For the fifth consecutive year, the federal government has spent more on the purchase of services than any other type of contract spending. And yet, the Department of Defense has made little progress in improving how they buy services, and civilian agencies have yet to even spell out a strategy.
It was appropriate that the department’s April 2013 release of its Better Buying Power (BBP) 2.0 memo included a major component titled “Improving Tradecraft in Acquisition of Services,” with six specific actions required to be taken. But while BBP 2.0 carried forward several of the initiatives for services that were included in the original BBP memo issued in September 2010, there has been little progress made by the department in reaching those original objectives.
Still, at least DOD has a plan. While the Office of Management and Budget has issued some government-wide directives requiring reductions in spending on services, the civilian agencies, which annually commit a greater percentage of their contract spending on services than does DOD, have not spelled out any comprehensive acquisition strategy focused on services.
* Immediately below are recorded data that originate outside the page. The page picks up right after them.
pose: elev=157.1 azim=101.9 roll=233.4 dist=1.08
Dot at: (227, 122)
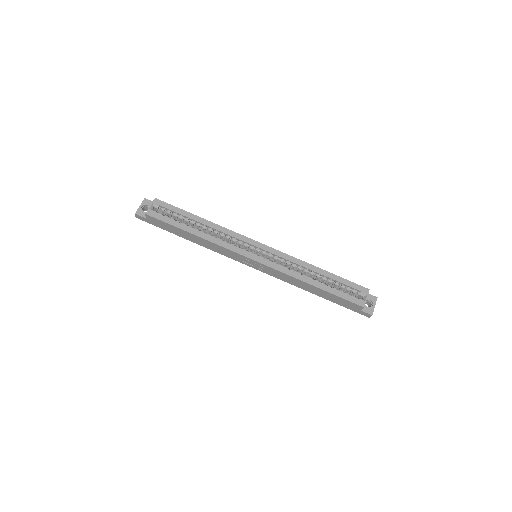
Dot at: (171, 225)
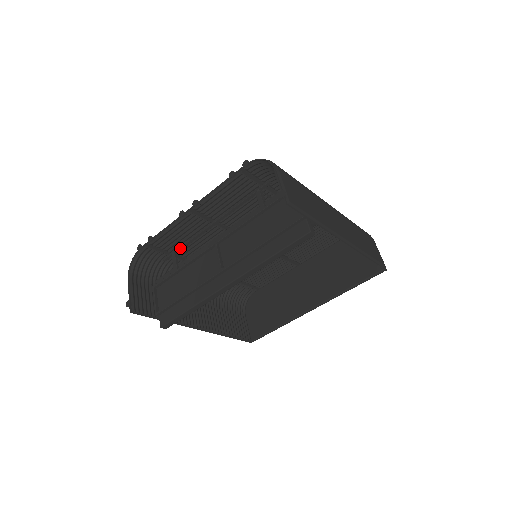
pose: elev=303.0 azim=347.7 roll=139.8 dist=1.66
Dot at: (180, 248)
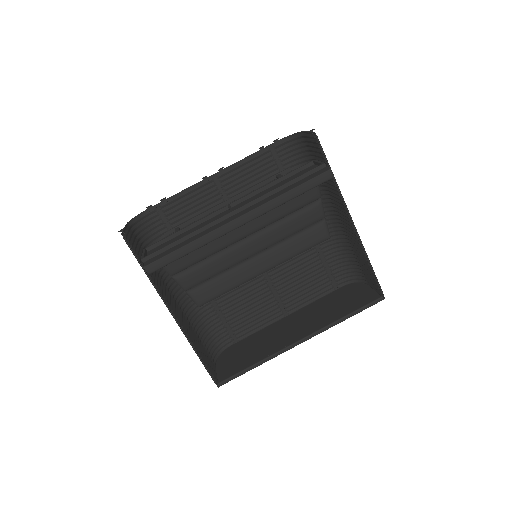
Dot at: (186, 222)
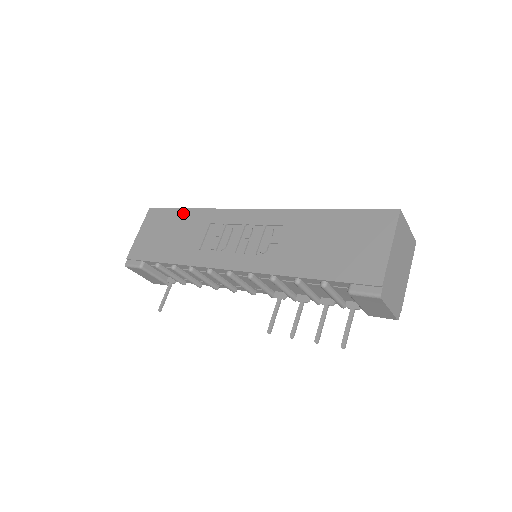
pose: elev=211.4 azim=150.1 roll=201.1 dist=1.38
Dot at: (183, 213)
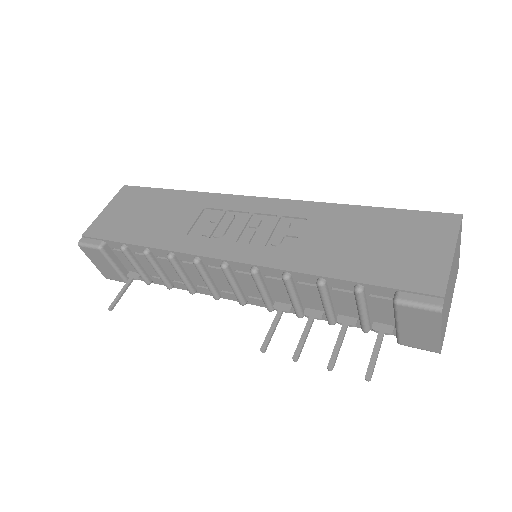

The first step on the path to improving the tradecraft in services is to recognize that there are wide variations in the types of services government buys, and that each type requires some specialized market research and skills to acquire them. For example, there is a considerable difference between how the Department Homeland Security acquires information technology services from how the Department of Energy acquires environmental remediation and management services. Thus, at the Professional Services Council, we have been strong advocates for reexamining the taxonomy of services and focusing on the key differences in these acquisitions.